The Market Place is not yet wholly spoilt. The huge bulk of St Peter Mancroft and a row of queer old houses beside it still avert that disaster, and form a picture from one point of view; while the flint-faced Guildhall stands at another corner of the great open place and in its Council Chamber, in use five hundred years ago as a Court of Justice, and still so used, proves the continuity of "our rough island story." In a dark and dismal cell of the Guildhall once lay the heroic martyr, Thomas Bilney, who "testified" at the stake in the Lollards' Pit, where many another had already yielded up his life. He wondered, as others before and after him had done and were to do, whether the tortured body could pass steadfast through the fiery ordeal; and on the eve of his martyrdom put that doubt to the test by holding his finger in the flame of a candle. That test sufficed, and he suffered with unshaken constancy when the morrow dawned.
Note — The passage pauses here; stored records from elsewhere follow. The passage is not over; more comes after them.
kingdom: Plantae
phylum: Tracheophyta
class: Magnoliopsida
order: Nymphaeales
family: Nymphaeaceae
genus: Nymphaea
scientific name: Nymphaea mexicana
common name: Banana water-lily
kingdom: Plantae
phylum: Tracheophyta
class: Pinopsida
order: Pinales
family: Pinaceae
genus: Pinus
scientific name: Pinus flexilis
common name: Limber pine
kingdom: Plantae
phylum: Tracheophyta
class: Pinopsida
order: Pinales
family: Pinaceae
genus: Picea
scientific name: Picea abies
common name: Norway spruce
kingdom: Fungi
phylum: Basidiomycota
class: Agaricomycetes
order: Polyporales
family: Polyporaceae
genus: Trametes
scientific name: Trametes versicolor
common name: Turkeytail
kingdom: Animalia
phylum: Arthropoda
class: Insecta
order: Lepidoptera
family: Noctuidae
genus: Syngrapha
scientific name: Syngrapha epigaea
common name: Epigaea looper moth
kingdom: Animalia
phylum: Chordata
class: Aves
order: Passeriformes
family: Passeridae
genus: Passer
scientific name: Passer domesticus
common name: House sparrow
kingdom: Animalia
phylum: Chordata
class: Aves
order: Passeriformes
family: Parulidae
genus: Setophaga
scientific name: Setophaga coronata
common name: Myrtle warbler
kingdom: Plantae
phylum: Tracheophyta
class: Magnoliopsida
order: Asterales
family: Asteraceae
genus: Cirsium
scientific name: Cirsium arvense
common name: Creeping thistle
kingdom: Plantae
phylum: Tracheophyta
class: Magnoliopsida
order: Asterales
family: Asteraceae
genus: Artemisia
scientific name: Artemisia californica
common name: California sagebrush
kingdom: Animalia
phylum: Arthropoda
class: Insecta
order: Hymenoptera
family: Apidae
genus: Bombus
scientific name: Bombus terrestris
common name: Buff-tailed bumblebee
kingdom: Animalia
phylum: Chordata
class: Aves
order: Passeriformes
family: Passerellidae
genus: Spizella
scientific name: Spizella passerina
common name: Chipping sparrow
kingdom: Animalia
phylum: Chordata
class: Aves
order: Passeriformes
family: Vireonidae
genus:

The Guildhall has less tragical memories than this, and was indeed the scene of many old-time municipal revelries in times before Corporations became reformed. But old revels and frolics have been discontinued, and "Snap," the Norwich dragon, a fearsome beast of gilded wickerwork, who was wont to be paraded from the Guildhall at the annual mayoral election, and last frolicked with his attendant beadles and whifflers in 1835, now reposes in the Castle Museum.

The Market Place on Saturday, when the wide open square is close-packed with stalls, is Norwich at its most characteristic time and in its most characteristic spot. In it the story of the Norwich Road may fitly end. The city itself, glanced at in the immediately foregoing pages, could not yield its story in less space than that occupied by that of the road itself.